为了观察散点图上的多项式特征,我们使用数字 1-100。

import numpy as np
from sklearn.preprocessing import StandardScaler
from sklearn.preprocessing import PolynomialFeatures

#Making 1-100 numbers
a = np.arange(1,100,1)
a = a[:,np.newaxis]

#Scaling data with 0 mean and 1 standard Deviation, so it can be observed easily
scaler = StandardScaler()
a = scaler.fit_transform(a)

#Applying PolynomialFeatures
poly = PolynomialFeatures(degree=2)
a_poly = poly.fit_transform(a)

#Flattening Polynomial feature matrix (Creating 1D array), so it can be plotted. 
a_poly = a_poly.flatten()
#Creating array of size a_poly with number series. (For plotting)
xarr = np.arange(1,a_poly.size+1,1)

#Plotting
plt.scatter(xarr,a_poly)
plt.title("Degree 2 Polynomial")
plt.show()

输出:

变度=3,得:

根据 scikit 的 0.23 docs (and as far back as 0.15),PolynomialFeatures

[generate] a new feature matrix consisting of all polynomial combinations of the features with degree less than or equal to the specified degree. For example, if an input sample is two dimensional and of the form [a, b], the degree-2 polynomial features are [1, a, b, a^2, ab, b^2].

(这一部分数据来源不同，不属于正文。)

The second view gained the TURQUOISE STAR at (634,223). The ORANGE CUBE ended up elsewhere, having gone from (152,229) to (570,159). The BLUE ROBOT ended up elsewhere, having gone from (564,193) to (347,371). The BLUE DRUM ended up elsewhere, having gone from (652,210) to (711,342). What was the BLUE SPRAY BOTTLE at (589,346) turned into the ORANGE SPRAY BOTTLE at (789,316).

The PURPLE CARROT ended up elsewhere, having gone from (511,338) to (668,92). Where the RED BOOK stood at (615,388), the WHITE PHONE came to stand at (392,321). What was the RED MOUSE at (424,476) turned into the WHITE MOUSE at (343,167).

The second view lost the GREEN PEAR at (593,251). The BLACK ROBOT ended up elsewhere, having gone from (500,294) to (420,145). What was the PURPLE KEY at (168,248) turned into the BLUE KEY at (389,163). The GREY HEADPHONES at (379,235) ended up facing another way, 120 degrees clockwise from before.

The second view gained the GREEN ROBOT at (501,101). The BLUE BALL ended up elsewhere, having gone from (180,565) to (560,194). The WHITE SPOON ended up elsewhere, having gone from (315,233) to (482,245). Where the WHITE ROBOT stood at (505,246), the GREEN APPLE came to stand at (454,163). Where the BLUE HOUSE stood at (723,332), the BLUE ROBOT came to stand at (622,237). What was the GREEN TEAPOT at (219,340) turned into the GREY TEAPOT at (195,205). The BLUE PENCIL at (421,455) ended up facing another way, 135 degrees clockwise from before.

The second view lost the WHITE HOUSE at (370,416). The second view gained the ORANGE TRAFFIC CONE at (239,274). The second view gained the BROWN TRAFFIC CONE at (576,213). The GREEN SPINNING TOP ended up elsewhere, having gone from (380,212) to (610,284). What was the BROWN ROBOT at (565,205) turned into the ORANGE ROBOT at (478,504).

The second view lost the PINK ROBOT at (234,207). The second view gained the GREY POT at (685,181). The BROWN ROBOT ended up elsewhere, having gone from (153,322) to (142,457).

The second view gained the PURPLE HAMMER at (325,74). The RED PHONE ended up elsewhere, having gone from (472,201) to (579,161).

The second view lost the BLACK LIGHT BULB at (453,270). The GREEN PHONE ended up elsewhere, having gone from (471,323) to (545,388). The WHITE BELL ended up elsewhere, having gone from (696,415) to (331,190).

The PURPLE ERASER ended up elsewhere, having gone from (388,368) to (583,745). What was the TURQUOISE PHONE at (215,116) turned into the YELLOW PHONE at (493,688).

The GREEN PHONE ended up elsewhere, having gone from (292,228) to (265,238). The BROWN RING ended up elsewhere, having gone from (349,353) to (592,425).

检查特征的一般方法是使用 poly.get_feature_names()。在这种情况下,它将是

In [15]: poly.get_feature_names(['a','b','c'])
Out[15]: ['1', 'a', 'b', 'c', 'a^2', 'a b', 'a c', 'b^2', 'b c', 'c^2']

8.69778000e+03,1.59229200e+04,2.61576000e+03将相应地对应于a*ba*cb*c项。